There is nothing fancy. The Ravens have seen it before. Straight dives and stretch plays where they pull the play side guard or tackle, whoever is uncovered. In 2000, the Ravens had success because they could go toe-to-toe with the Steelers up front with tackles Sam Adams, Tony Siragusa, Lional Dalton, Larry Webster and ends Michael McCrary and Rob Burnett.

But most of those guys aren't around anymore. Adams, Webster, Dalton and Burnett hit the free-agent trail. Siragusa retired, and McCrary is on the back end of great career. He will miss today's game because of recurring knee problems.

But the new Ravens hope to counter the Steelers with speed, athleticism and passion.

"We have a high-energy group. Our guys don't take plays off," Ryan said. "They are highly professional, and every day they go out on the practice field and try to get better. From a coaching standpoint, it's great to watch, but they pay us to win games and you hope for quick development. We're heading in the right direction. We're making steps, they might be baby steps, but we're making them."

The Ravens are taking baby steps because the defensive line is in an infancy stage. The starters are rookie left end Anthony Weaver and two third-year players: right end Adalius Thomas and nose guard Kelly Gregg. Weaver has almost as many NFL starts as Thomas and Gregg have. The backups include rookie nose guard Maake Kemoeatu and tackle Riddick Parker, a six-year veteran.

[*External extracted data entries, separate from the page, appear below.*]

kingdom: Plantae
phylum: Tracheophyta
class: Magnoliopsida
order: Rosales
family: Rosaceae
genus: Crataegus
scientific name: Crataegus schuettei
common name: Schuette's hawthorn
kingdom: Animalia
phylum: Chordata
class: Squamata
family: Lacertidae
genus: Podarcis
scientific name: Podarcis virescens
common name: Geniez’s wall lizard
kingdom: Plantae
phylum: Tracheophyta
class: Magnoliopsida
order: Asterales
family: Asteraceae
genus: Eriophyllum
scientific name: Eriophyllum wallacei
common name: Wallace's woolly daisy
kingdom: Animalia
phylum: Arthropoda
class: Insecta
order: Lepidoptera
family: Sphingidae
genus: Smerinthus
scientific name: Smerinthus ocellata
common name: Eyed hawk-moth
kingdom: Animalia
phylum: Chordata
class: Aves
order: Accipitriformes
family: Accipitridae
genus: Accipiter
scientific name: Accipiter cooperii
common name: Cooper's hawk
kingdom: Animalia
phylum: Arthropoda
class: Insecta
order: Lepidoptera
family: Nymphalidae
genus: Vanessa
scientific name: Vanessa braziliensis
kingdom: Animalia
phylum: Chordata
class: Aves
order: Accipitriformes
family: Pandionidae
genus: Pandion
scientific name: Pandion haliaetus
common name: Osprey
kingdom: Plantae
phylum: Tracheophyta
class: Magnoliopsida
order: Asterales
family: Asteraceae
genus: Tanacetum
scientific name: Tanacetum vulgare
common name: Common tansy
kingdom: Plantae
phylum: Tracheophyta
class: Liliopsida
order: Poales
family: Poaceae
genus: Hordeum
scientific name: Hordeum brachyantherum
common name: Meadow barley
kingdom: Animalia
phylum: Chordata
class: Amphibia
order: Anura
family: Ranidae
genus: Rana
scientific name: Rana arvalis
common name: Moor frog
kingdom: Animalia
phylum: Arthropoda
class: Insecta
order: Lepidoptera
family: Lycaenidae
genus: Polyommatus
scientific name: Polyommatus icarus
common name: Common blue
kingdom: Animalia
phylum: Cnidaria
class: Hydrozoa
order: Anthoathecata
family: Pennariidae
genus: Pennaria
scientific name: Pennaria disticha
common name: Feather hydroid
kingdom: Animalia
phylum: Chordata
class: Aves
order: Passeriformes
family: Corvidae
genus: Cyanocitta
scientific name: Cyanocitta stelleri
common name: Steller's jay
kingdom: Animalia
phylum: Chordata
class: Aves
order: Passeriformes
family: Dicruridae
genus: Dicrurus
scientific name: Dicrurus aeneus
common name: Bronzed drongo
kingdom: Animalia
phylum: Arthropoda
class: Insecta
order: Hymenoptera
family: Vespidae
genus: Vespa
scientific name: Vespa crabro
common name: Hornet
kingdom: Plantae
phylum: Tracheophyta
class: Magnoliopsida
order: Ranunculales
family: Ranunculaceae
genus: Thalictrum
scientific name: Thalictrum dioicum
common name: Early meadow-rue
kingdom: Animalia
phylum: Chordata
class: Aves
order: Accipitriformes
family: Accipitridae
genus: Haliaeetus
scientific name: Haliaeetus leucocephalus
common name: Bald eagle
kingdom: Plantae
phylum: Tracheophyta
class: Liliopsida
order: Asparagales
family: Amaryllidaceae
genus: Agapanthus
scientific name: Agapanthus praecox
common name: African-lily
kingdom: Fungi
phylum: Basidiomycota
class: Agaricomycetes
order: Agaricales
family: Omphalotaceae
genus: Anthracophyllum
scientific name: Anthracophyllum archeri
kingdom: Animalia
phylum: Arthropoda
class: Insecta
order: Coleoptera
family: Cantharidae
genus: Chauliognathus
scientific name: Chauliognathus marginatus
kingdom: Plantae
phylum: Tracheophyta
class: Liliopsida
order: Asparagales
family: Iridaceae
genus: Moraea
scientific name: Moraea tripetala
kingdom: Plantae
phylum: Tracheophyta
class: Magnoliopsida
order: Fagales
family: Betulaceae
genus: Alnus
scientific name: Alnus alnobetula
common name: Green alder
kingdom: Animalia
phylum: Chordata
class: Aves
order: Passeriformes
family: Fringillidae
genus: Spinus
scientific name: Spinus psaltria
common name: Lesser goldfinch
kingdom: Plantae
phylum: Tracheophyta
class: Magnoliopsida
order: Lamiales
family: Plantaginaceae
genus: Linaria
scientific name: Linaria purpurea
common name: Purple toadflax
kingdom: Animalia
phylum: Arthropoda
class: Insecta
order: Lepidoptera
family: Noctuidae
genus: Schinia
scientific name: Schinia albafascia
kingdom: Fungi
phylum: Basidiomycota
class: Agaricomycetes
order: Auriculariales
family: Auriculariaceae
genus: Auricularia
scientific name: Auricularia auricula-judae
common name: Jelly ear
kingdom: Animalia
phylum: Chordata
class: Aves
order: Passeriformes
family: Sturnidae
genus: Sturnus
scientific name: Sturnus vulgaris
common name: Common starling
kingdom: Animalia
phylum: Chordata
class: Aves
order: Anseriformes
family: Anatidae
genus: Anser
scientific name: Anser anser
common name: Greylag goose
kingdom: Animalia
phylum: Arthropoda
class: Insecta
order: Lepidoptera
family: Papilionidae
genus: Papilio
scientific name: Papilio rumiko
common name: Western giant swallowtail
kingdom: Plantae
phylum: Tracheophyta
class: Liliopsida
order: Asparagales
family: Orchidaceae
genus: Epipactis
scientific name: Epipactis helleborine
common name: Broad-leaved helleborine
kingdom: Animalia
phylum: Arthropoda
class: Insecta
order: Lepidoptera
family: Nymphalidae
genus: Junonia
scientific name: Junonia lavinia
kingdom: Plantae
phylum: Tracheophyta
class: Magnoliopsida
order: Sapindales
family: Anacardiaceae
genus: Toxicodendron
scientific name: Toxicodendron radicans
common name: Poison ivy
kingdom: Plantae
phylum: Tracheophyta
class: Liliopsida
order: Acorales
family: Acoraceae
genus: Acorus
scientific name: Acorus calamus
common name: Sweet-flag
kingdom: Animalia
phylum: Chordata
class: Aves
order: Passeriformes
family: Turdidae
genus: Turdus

Besides the overall lack of playing experience, the Ravens are also fairly light. Kemoeatu is the only imposing defensive lineman on the roster at 6 feet 5 and 330 pounds.

So, what then has made this group so successful thus far?

Athleticism. These guys are able to stay on their feet and pursue. Former Ravens defensive coordinator Marvin Lewis instilled the philosophy and current defensive coordinator Mike Nolan continues to preach it.

There are no Michael Strahans or Warren Sapps on this roster. Not one player has the total package yet.

Take, for example, Gregg and Kemoeatu.

"Our two nose guards aren't the prototypes," Ryan said. "When God created nose guards, he didn't have Kelly Gregg's body in mind. He probably had Kemo's body, and their hearts. Kelly is a great technician. It helps him having been a great wrestler because he has great balance, awareness and outstanding hands. He bench-presses over 500 pounds."

"Kemo was a great find from the scouting department," Ryan said of the rookie free agent out of Utah. "It's hard to imagine a guy that big not being drafted. He plays hard, but it's like he's really just learning how to play."

The Ravens, though, do have two players with excellent overall potential. Weaver, the second-round pick from Notre Dame, has size and speed, and he'll get stronger after an offseason in the weight room. He needs to play the run better, but that will come with improving his technique.

Thomas is another athletic wonder, sort of like Ray Lewis. He weighs 270 pounds, but runs the 40-yard dash in 4.5 seconds. Now, if he would only become more focused.